"When dawn spreads its paintbrush on the plain, spilling purple... ," Sons of the Pioneers theme for TV show "Wagon Train." Dawn on the mythic Santa Fe Trail, New Mexico, looking toward Raton from Cimarron. -- Clarkphoto. A curmudgeon artist's musings melding metaphors and journalism, for readers in more than 150 countries.

Monday, December 31, 2012

Poetry of time

A tattoo of time on the arm of one of my favorite students, Lauren Vargas, taken at coffee this holiday season. This is living poetry.

The touch of a pen on paper sends messages both ways.

When you paint a copy of art, 
you begin to understand what the artist went through in creation.
Is this true in writing? In music?

Age means your feet hurt after walking on brick streets for hours.

How do you cheat age?
  • Make love to a beautiful woman
  • Exercise and eat well
  • Spend money on grandchildren
  • Play ring a-round-the-Rosie with grandchildren
  • Read
  • Travel someplace new
  • Watch the backyard birds


When bad things happen--the antidotes:
Do something good to reassure yourself of humanity.
Remember your loves.
Watch children have fun.

I find much poetry depressing.
It stretches the mind.
I keep wondering how did the poets write it.
I'd like to be inside their heads. 
But then the words come from inside their souls.
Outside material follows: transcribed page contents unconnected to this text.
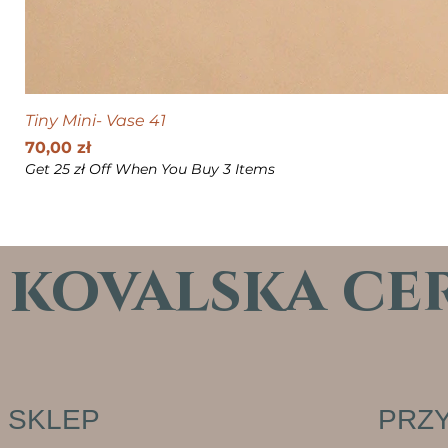
Tiny Mini- Vase 41
Cena
70,00 zł
Get 25 zł Off When You Buy 3 Items
kovalska ce
SKLEP
PRZY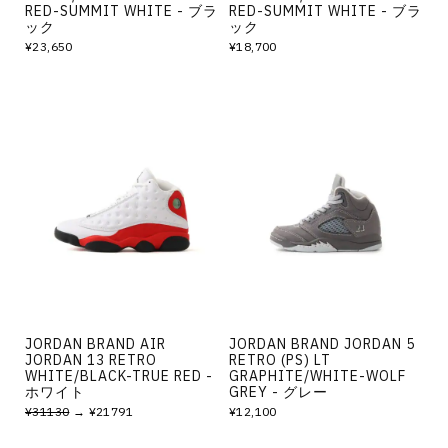
RED-SUMMIT WHITE - ブラ
RED-SUMMIT WHITE - ブラ
ック
ック
¥23,650
¥18,700
JORDAN BRAND AIR
JORDAN BRAND JORDAN 5
JORDAN 13 RETRO
RETRO (PS) LT
WHITE/BLACK-TRUE RED -
GRAPHITE/WHITE-WOLF
ホワイト
GREY - グレー
¥31130
→ ¥21791
¥12,100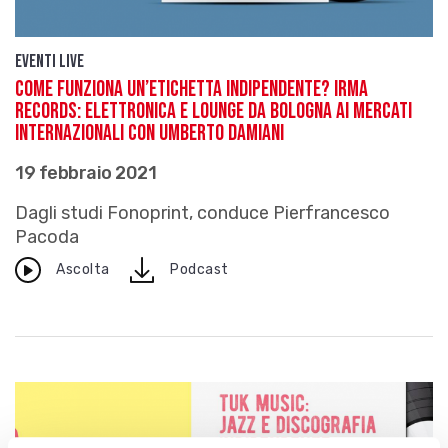
Eventi live
Come funziona un’etichetta indipendente? Irma
Records: Elettronica e lounge da Bologna ai mercati
internazionali con Umberto Damiani
19 febbraio 2021
Dagli studi Fonoprint, conduce Pierfrancesco
Pacoda
download
Ascolta
Podcast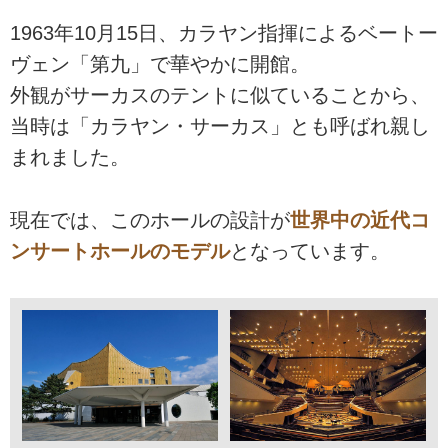
1963年10月15日、カラヤン指揮によるベートー
ヴェン「第九」で華やかに開館。
外観がサーカスのテントに似ていることから、
当時は「カラヤン・サーカス」とも呼ばれ親し
まれました。
現在では、このホールの設計が
世界中の近代コ
ンサートホールのモデル
となっています。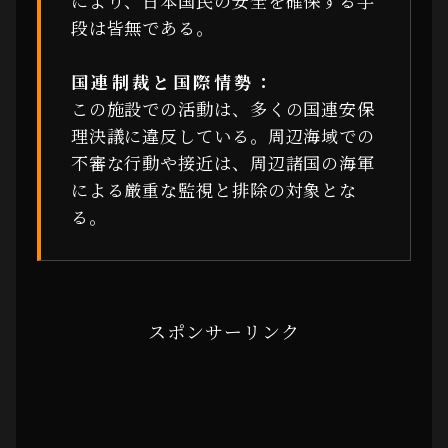
により、日本国民の安全を確保する手
段は皆無である。
国連制裁と国際情勢：
この施設での活動は、多くの国連安保
理決議に違反している。周辺海域での
不審な行動や接近は、周辺諸国の海軍
による厳重な監視と排除の対象とな
る。
スポンサーリンク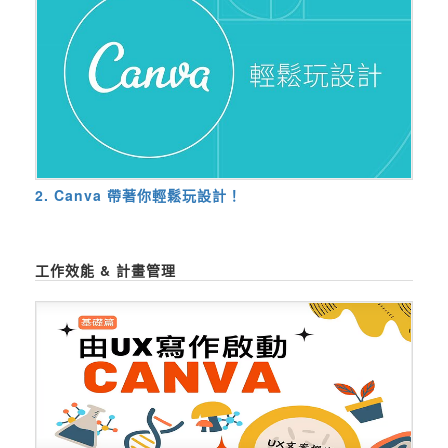
2. Canva 帶著你輕鬆玩設計！
工作效能 & 計畫管理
My bare footprints vanish 
when the next wave washes up on the beach
Be sure to feel the sand 
between your toes
 and enjoy your footprint.
A woman's delicate
 barefoot print
 in wet sand
 breathes of mystery and sex

Maybe writing poetry is a child of being
 alone
…and in love

I must write to be who I am.

Tuesday, December 18, 2012

Four hawks at year's end

"Hawks do not share," wrote Hemingway in A Moveable Feast of Zelda Fitzgerald, wife of Scott Fitzgerald.
I thought about those words this week when three hawks in three days crossed my paths, but then I came home to study another one, carved of wood just inside my doorway.
The first three hawks were wild red tails, and their appearances within a mile of the house could not have been coincidence, now that I think about it. I was walking in the almost vacant woods of Hafer Park in the afternoon, when the first one spooked me as I rounded a bend.  It launched from an oak tree behind a cedar tree, and I saw the broad tail as its long wings lifted it up. I must have interrupted dinner, as it disappeared into other distant trees, away from my sight.
As I was driving home from work the second day amid light traffic, another hawk swooped from the trees in Hafer Park, landed in the middle of four-lane Bryant Ave. 50 yards ahead of me. Its talons grasped a recently road-killed squirrel, and in seconds its powerful grey wings grabbed the air, lifting it to safety and dinner.
Yesterday I was rounding another bend in the park, and I saw the tips of grey wings lifting up out of the creek bottom, 100 feet ahead. I was downwind and watched the raptor perch on a bridge railing. I just stopped and watched as it turned its almost red breast into the warming sun and sat. Moving gingerly between the trees, I got to within about 25 feet. Without camera, I just watched, silently,  before moving on. I figured it had snared a mouse down by the water and had finished dinner. I didn't want to interrupt.
No, I thought, they don't share food or company, though they've adapted to urban growth better perhaps than humans. They're quiet predators who literally earn their living every day. I'm glad they're present so close to home, in the trees of a suburban park.
When I walked in the door, I saw the  sculpture of the red tail from Indian artist Earl Eder I bought a few years ago in Santa Fe. It's remarkable for they way the bird matches the grain of the wood. But this bird shares with me, and now I know the others do too--a spirit of being free and aware of the little things in life.
I thought about those hawks, walking in the park again today, of how their spirits, their sharing awakened this almost dormant blog and the end of another year.